◆ **Problem**:
Answer these questions from the news report below about the cot bed case:
1. How much did Oscar's parents pay for the cot bed, including delivery?
2. What sentence did Joseph Bruce receive?
3. Under what new company name were the same cots sold after Oscar's death?

A bed firm boss who designed a cot in which a seven-month-old baby "choked to death" has been jailed for three years and four months.
Craig Williams's Playtime Beds Ltd sold the cot bed where Oscar Abbey got stuck trying to crawl through a gap.
Oscar's lifeless body was found by his parents caught in the bed at their home in York on 3 November 2016.
Williams, 37, from Rotherham, South Yorkshire, pleaded guilty to two charges at Leeds Crown Court.
The father of three admitted a health and safety failing to discharge the employer's general duty and a fraud charge.
A jury in his trial was asked to return a not guilty verdict to gross negligence manslaughter.
Judge Martin Spencer said Williams, of Park View Road, had a "significant responsibility" for Oscar's death, less than a week after he first started using the bed.
The judge told Williams: "You should bear the brunt of that responsibility for the rest of your life."
Williams's employee, Joseph Bruce, 31, of Kimberworth Park Road, Rotherham, was jailed for six months after admitting fraud.
Oscar's parents, Charlie and Shannon Abbey, paid £655 including delivery costs for the cot bed, which featured a slide.
Prosecutor John Elvidge QC told the court Williams had assured them it was suitable for children aged six or seven months.
Oscar had effectively "choked to death" after "wriggling his body through the holes at the front of his cot bed", jurors heard.
Mr Elvidge said Williams had demonstrated "an utterly indifferent attitude towards the safety of small children, even after he had been visited by police in relation to Oscar's death".
Williams had continued to make the beds and did not modify his designs, the court heard.
They went on to sell the same cots after Oscar's death under a new company, Magical Dream Beds.

◆ **Data provided**:
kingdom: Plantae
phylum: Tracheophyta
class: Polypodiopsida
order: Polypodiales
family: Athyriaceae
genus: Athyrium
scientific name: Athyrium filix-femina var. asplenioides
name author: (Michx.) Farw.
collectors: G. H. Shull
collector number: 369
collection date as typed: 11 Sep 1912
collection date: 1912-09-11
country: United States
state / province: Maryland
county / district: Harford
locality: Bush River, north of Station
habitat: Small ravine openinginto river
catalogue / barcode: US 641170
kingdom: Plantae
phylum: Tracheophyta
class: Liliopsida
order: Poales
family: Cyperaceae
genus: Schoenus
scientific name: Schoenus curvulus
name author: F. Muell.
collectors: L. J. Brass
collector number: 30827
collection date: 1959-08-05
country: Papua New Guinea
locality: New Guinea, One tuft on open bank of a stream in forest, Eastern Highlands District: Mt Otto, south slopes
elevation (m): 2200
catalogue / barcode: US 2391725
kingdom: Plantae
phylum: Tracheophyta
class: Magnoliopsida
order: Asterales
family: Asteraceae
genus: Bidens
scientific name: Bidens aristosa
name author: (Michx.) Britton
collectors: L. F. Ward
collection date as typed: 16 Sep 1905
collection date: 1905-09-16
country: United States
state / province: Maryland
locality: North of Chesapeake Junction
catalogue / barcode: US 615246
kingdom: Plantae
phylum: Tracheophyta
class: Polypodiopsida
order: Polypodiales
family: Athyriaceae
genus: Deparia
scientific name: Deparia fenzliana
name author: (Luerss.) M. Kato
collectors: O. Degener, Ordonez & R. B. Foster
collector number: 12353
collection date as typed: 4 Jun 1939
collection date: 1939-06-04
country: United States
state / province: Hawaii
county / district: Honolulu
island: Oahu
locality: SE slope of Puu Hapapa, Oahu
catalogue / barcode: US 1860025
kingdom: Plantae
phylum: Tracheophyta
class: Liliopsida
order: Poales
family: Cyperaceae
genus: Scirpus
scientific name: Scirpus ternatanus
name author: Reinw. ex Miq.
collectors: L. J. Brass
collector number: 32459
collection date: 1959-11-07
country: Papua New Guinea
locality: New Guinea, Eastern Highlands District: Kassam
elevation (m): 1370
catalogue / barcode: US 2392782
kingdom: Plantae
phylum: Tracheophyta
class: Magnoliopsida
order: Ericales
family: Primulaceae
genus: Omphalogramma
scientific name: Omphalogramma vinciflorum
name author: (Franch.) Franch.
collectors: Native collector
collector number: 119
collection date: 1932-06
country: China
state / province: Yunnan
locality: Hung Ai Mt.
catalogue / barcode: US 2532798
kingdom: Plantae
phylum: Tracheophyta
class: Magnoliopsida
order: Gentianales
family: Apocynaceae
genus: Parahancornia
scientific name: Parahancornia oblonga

◆ **Task solution**:
1. £655
2. Six months in jail
3. Magical Dream Beds